Granularity needs scale. Companies that handle enormous amounts of data – such as digital publishers or marketers – often face a trade-off between having granular data and the cost of automating the data at the scale required to achieve this. By adopting a fully scalable cloud data warehouse such as BigQuery, teams are now able to manage rapidly growing datasets, while benefiting from the agility and data granularity required to effectively optimize at the campaign, advertiser, and ad unit level.
Flexibility enables insights. When working with an EDW, it’s important to have the capability to run different workloads at the same time, make adjustments on the fly, add business rules, and understand the implications of each of these actions to provide the most relevant report to the teams that need them. With a cloud-based EDW like BigQuery, users are not constrained by legacy reporting applications, freeing them to join the data in ways they may have not previously considered.
Performance creates opportunity. Fast and efficient aggregation of data allows teams to do a number of different things with their data, for instance produce a variety of different reports from a large amount of raw data, or prepare data for specific visualization tools. Data is a living beast, i.e. aggregation is not a static process; rather an iterative cycle which drives continual improvements and responds to the ever-changing demands that business teams face. Hard-coded data pipelines or legacy spreadsheet analysis does not allow for quick response to evolving needs. Using a data automation platform to create foundational data can enable the team to use an iterative, drill-down style of questioning such as: “Which campaign is delivering the ad to the right readers?” or “Which content and audiences generate the most revenue?”, along with new questions which were initially too complex to address within raw data sets.

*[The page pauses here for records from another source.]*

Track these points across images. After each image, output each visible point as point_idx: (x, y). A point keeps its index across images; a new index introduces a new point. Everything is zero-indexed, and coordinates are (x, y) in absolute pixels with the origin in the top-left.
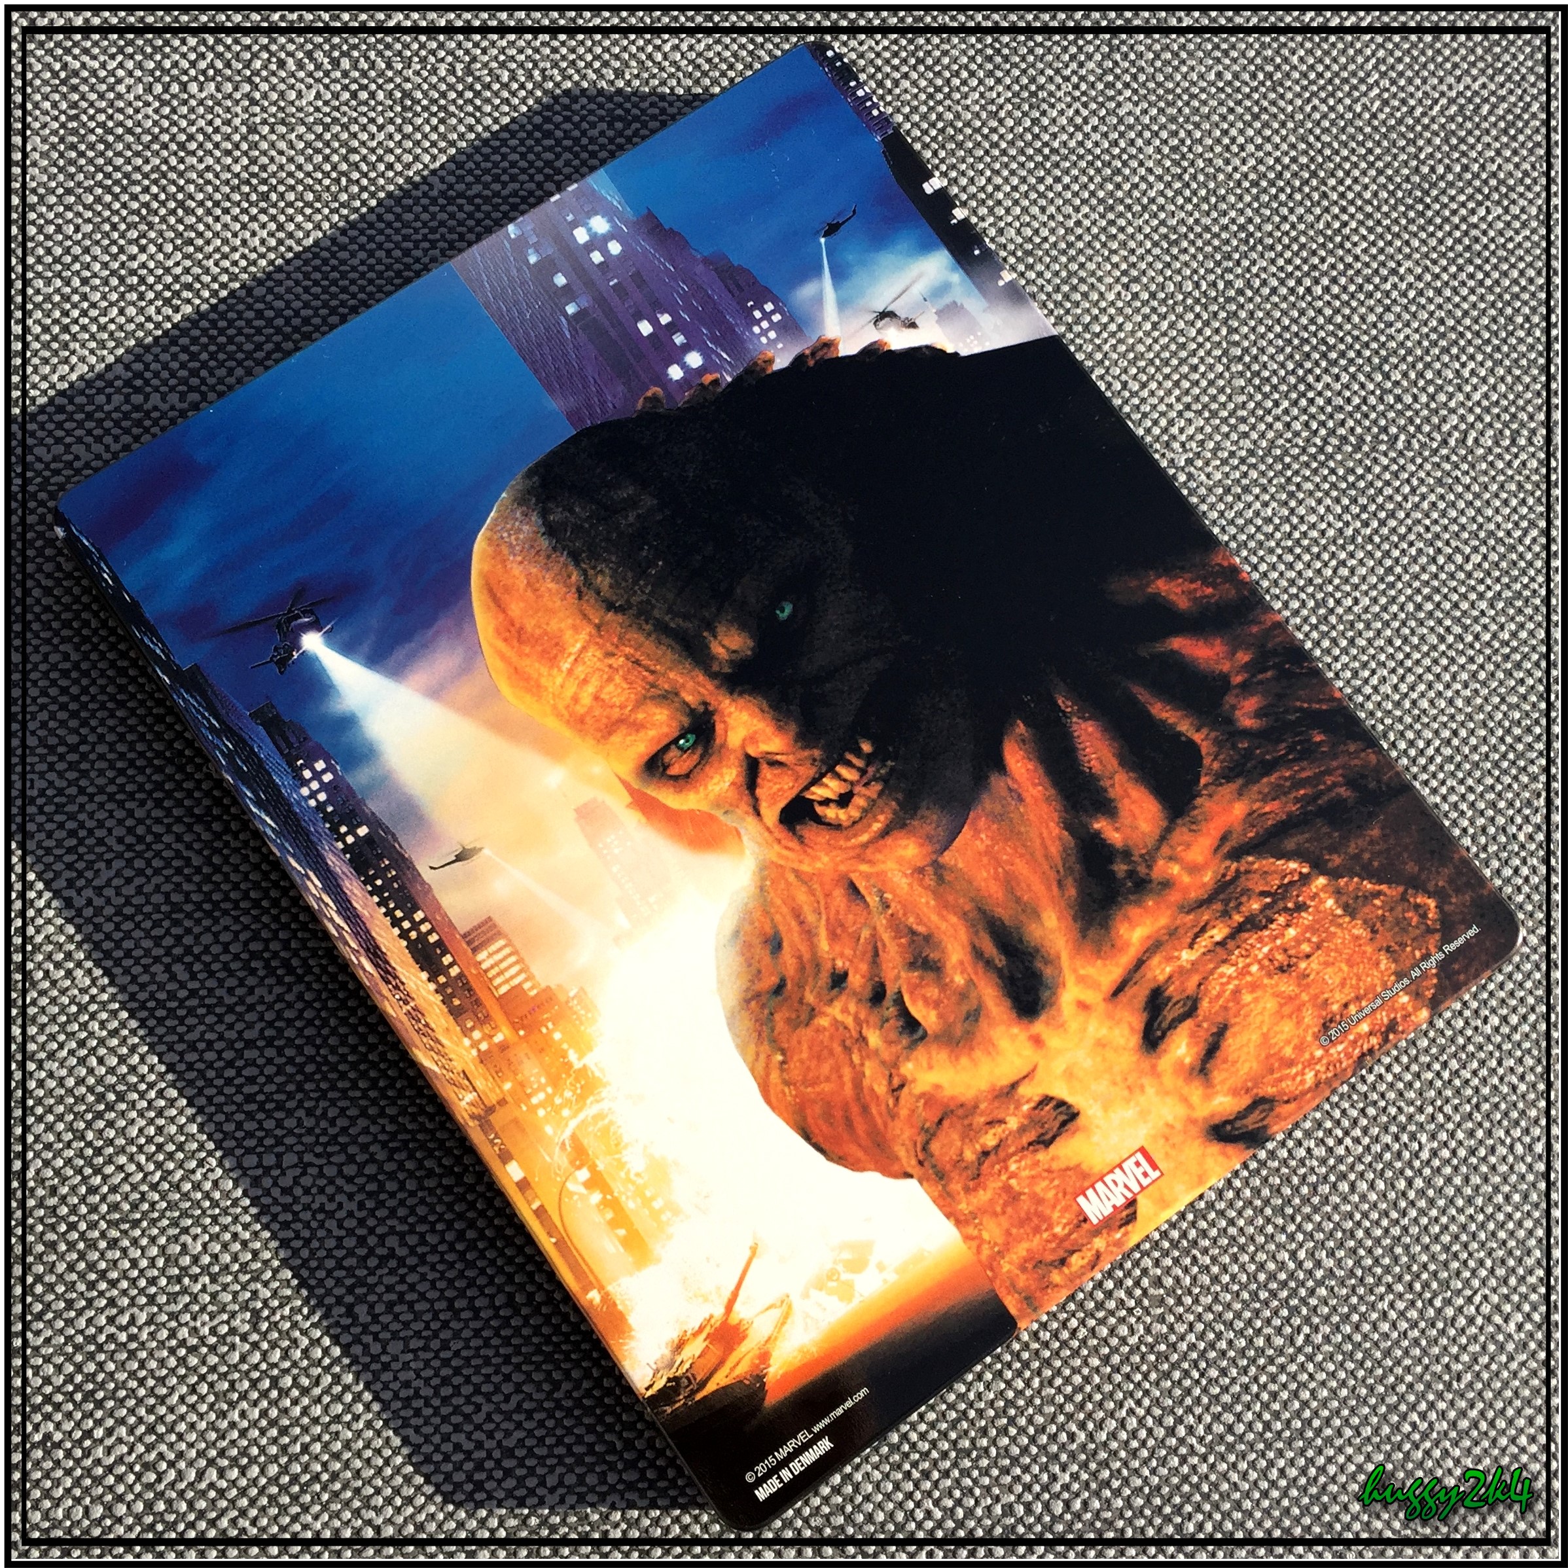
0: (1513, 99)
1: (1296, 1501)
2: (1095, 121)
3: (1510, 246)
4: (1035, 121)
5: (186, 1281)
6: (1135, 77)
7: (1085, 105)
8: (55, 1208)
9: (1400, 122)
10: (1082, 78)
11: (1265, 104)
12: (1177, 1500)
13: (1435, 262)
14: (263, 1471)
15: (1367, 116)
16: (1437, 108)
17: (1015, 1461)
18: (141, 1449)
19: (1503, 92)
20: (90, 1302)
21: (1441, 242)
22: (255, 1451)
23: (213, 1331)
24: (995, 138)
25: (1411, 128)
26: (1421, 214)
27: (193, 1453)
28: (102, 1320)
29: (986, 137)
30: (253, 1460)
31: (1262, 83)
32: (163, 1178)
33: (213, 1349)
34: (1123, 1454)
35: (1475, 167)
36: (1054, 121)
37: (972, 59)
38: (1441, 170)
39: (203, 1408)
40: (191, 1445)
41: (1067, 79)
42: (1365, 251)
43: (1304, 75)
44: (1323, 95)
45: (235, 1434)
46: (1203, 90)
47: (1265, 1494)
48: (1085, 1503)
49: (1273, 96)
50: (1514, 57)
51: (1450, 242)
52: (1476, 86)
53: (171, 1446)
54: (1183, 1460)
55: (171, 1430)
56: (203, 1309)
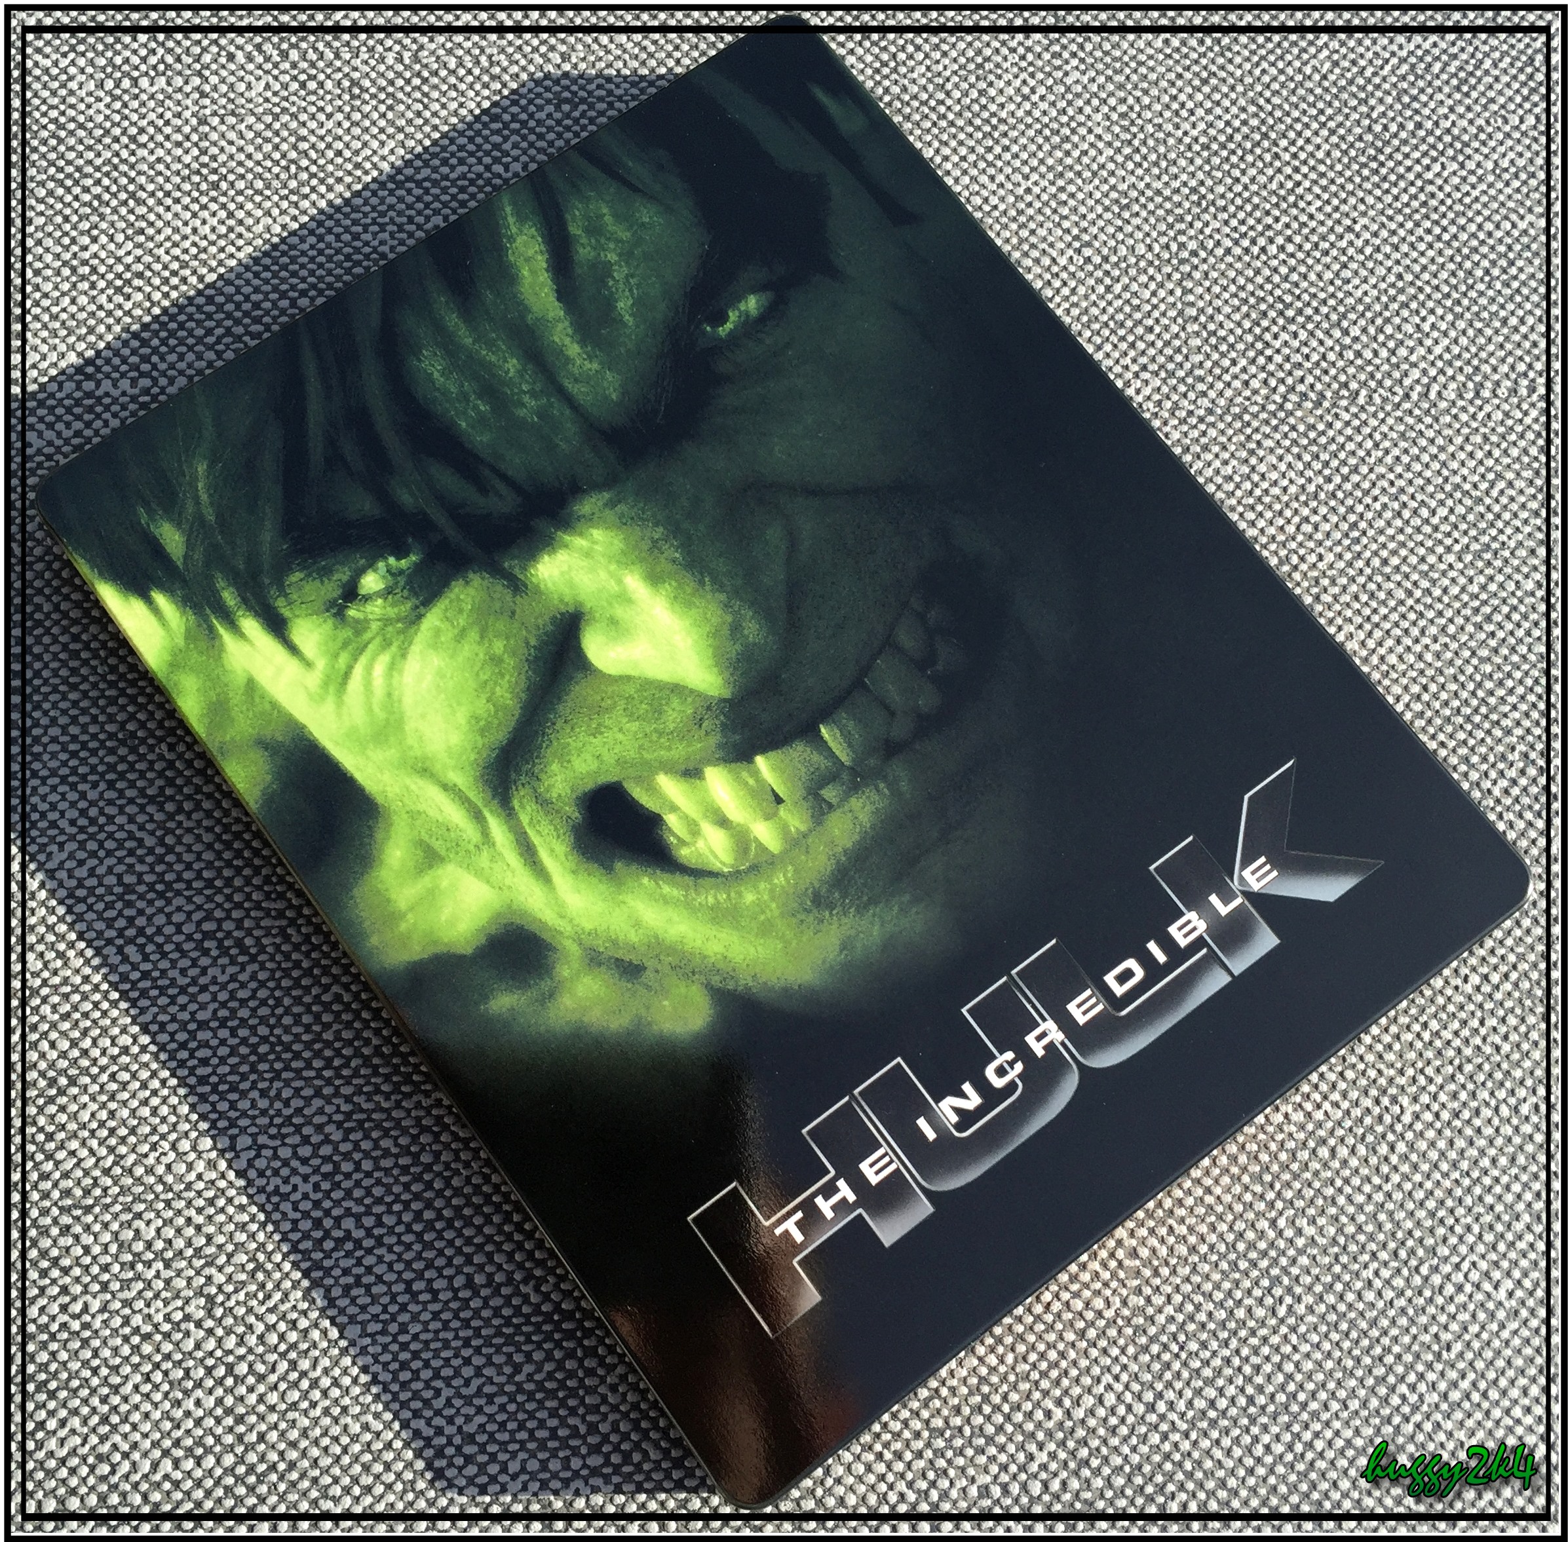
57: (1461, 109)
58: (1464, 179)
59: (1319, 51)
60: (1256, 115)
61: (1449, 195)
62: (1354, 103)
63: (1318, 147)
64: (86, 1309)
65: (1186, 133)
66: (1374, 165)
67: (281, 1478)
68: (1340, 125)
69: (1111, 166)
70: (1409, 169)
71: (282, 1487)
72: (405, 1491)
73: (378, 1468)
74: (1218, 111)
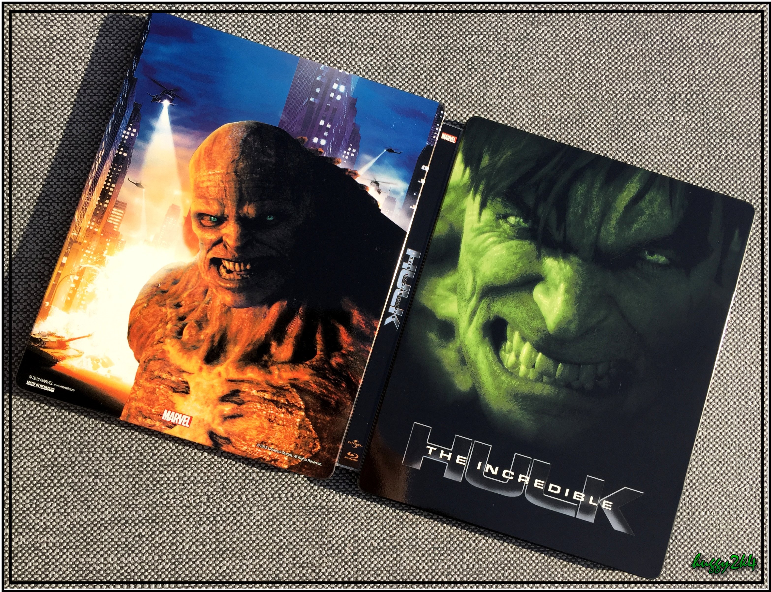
0: (652, 93)
1: (540, 567)
2: (505, 95)
3: (646, 147)
4: (485, 94)
5: (186, 485)
6: (520, 79)
7: (502, 89)
8: (142, 460)
9: (612, 99)
10: (502, 79)
11: (565, 91)
12: (503, 566)
13: (620, 152)
14: (210, 546)
15: (600, 97)
16: (625, 95)
17: (452, 552)
18: (171, 538)
19: (649, 90)
20: (154, 491)
21: (623, 144)
22: (208, 540)
23: (194, 501)
24: (470, 99)
25: (616, 102)
26: (617, 134)
27: (188, 540)
28: (158, 497)
29: (467, 99)
30: (207, 543)
31: (565, 83)
32: (178, 451)
33: (194, 507)
34: (486, 551)
35: (637, 118)
36: (491, 94)
37: (464, 69)
38: (625, 118)
39: (191, 526)
40: (187, 538)
41: (497, 79)
42: (596, 146)
43: (580, 80)
44: (586, 88)
45: (201, 535)
46: (544, 85)
47: (531, 565)
48: (474, 566)
49: (568, 88)
50: (654, 77)
51: (625, 145)
52: (639, 87)
53: (181, 537)
54: (506, 553)
55: (181, 532)
56: (191, 494)
57: (648, 113)
58: (646, 139)
59: (602, 87)
60: (578, 109)
61: (640, 145)
62: (612, 107)
63: (598, 123)
64: (168, 497)
65: (553, 114)
66: (616, 131)
67: (230, 552)
68: (607, 115)
69: (527, 125)
70: (628, 134)
71: (231, 555)
72: (269, 559)
73: (261, 551)
74: (565, 107)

“Today, tools such as BigQuery allow business teams to leverage these attributes concurrently, enabling them to enjoy high-performance, high-granularity, real-time aggregation at scale – but only if they are built upon foundational data within the EDW.”
Step Three: Reap rewards from the cloud
Incorporating the above elements concurrently is key to a foundational data approach that turns your data into a scalable strategic asset. The result is a forward-thinking business team that can leverage unique real-time insights from their cloud-based data warehouse to leave their competition behind.
Effective implementation requires a high-performance query engine, such as BigQuery, combined with a powerful, reliable automation platform which does the heavy lifting, provides flexibility to support new requirements, and saves on significant engineering costs along the way. For our customer in particular, deploying this combination resulted in an 80% reduction in reporting time, a five-fold increase in granularity, and 3x increase in customer reporting frequency. By using a ready-made data automation platform to create foundational data in your EDW, you can Be Data Strong in the cloud.